By: Maha Mussadaq
ISLAMABAD: Wearing a dark pair of sunglasses, with the edges of her veil extending a few inches off her forehead, 39-year-old Shazia Ejaz was trying to mask a lifetime of pain.
Ejaz belong to a middle-class family from Qanchi — a small town nestled in the bustling city of Lahore.
The only girl out of her parents’ four children, she was her father’s favourite child.
“There was a twinkle in his eyes, every time he spoke of me. But my aunts hated me and that landed me in the state I am in today,” said Ejaz.
She lived in a two-marla house with her mentally-challenged mother and 10 other family members including her unmarried aunts, who she said were not appreciative of how her father supported her in family issues.
“It started with small family disagreements which later turned ugly,” she said.
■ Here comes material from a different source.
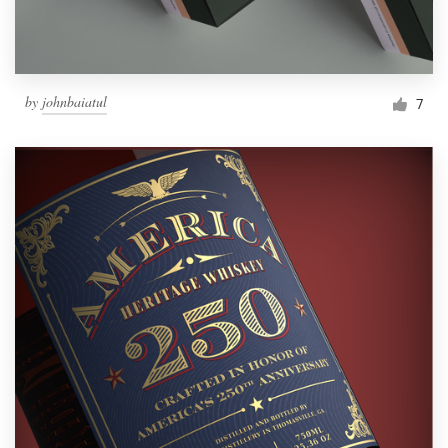
by
johnbaiatul
7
My father did not approve of the men my aunts wanted to marry.
Ejaz added that they held that grudge against her father and threatened him on various occasions by saying if they could not find happiness, neither would she.
She was 15 when her mother asked her to collect clothes from a local tailor, an otherwise unremarkable chore that would become the point her decades of suffering began.
While she was talking with the tailor, four armed men kidnapped her, taking her to a school nearby, where she was gang-raped. When she escaped and got home, she shared the story with her family. Her aunts insisted that she be married off. Later, the family forcibly married her to a 40-year-old man. During her marriage, she says she learnt that her aunts were involved in prostitution, and that her husband was one of their clients.
‘It was not the life I wanted’
“I was beaten by my husband almost every day. I went to my father’s house one day with bruises all over me, and at this point, my father asked me to stay with him. Ejaz continued her education and got a bachelors degree. She then worked in the telecom sector and did well enough to get a few promotions and a reasonable salary. “My success further ignited their hate.”
Ejaz claims that her aunts later poisoned her father as well as her grandparents to get her guardians out of the way.
She said her aunts again arranged for her to be picked up, this time by a local goon Qazim. He held Ejaz hostage for six months. “I was drugged each night and raped multiple times by various men,” Ejaz said with tears in her eyes. “It was not the life I wanted,” she said.
Ejaz then managed to escape and tried to lodge a complaint in the local police station against her aunts and Qazim, but the police refused to admit her application. “My aunts would provide the police with girls and alcohol. I was helpless,” she said.
Ejaz was then brought home by her brother, but even he was not able to protect her. “They shaved my head and beat me afterwards,” she said.
In 2008, Ejaz wrote to Punjab Chief Minister Shahbaz Sharif who met her. “I met him with 19 stitches and bruises all over,” she said. Sharif took up her case, gave her Rs100,000 and ordered an inquiry against Qazim, who was arrested.
Around 5am on May 12, 2009, Ejaz woke up with her skin feeling crimped. She walked to the mirror and was stunned by what she saw. “A haunting image of myself, I thought it was a dream,” Ejaz said. She believes she had been sedated before being the attack which has left burns on her face, neck and arms.
Yet again, she was not able to get a case registered against her aunts.
Down to her last Rs5,000 from the assistance granted by CM Sharif, Ejaz decided to turn towards the capital in July this year. Living at the shrine in Golra for days, she once again wrote to the Punjab chief minister to help her get justice.
Ejaz has now shifted to an acid survivors’ shelter, Acid Survivors Foundation (ASF) where she has undergone a medical assessment. Apart from the physical wounds, she also needs help dealing with the trauma of the mental scars. ASF is arranging for her medical treatment and providing her with legal aid.